While NEPA has the potential to address emerging issues, there is always the uncertainty of impact assessment as a predictive science. To be effective, NEPA must go beyond just identifying the potential for a problem. Having identified a problem, one option is to take the precautionary approach and select the no-action alternative. But NEPA also requires analysis of the action alternatives. If there is a problem, NEPA initiates the process of identifying solutions (alternatives) that would have lesser environmental impacts or that mitigate impacts. While agencies cannot remove themselves from politics, NEPA requires agencies to go beyond the politics and consider the science. If the precautionary approach is unwarranted, science informs the decision because mitigation measures and their effectiveness are considered.
Although the guidance was issued 20 years ago, biodiversity is no less of an issue today than it was in the 1990s. In fact, it is likely a greater issue because we are living in an age of extinction, with multiple drivers of biodiversity loss (Naeem, Duffy, and Zavaleta, Reference Naeem, Duffy and Zavaleta2012). Broad-scale issues of biodiversity loss, ecosystem functioning, and climate change effects are perhaps best addressed at the programmatic level. Comprehensive mitigation measures, including best management practices and standard operating procedures, can be put in place at the programmatic level. In addition, monitoring programs and adaptive management to address impacts on a broad scale are best authorized at the programmatic level. These considerations make the anticipated final issuance of programmatic guidance timely.

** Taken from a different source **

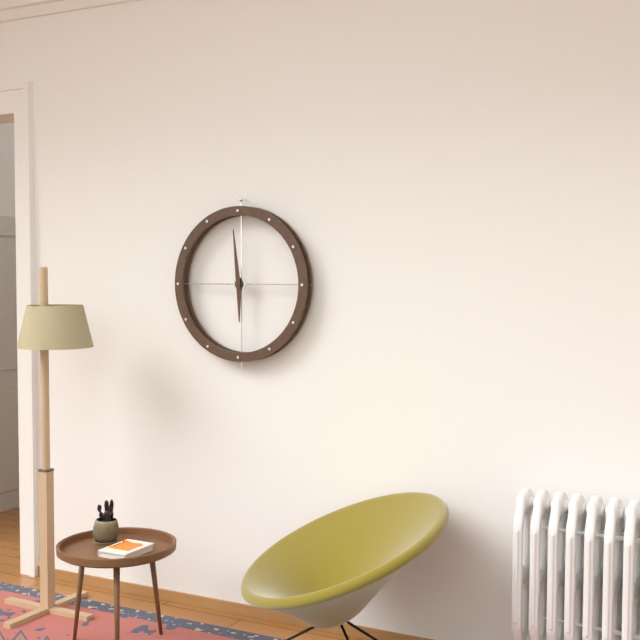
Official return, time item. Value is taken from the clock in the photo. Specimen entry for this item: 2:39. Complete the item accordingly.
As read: 5:59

Having identified the impacts and analyzed possible alternatives, NEPA is not done. The next step is to present the information in a manner that it can be understood by the public and the decision makers. Much discussion has taken place on how practitioners are not creating reader-friendly documents and the lengthy documents make us lose focus on the key issues. A good editor and a good summary are important but may not be enough. Oceanographer Gregory Johnson (Reference Johnson2013) distilled the 2,000-page Intergovernmental Panel on Climate Change Fifth Assessment Report into 19 illustrated haiku that covered the history of climate change, drivers of change, models, the future, and the potential for mitigation. Almost every illustrated panel is insightful for its simplicity and clarity. Perhaps the most haunting one considers how in 40 years our children will live in the world formed by our choices.
NAEP seeks to make environmental professionals aware of NEPA and its potential. It tracks developments at the national and state levels in the practice of impact assessment. The annual conference has a session on NEPA, NAEP’s webinar series addresses emerging issues, and this journal, Environmental Practice, also covers these issues. As you ponder the articles in this special issue, think about how you can contribute to better NEPA practice.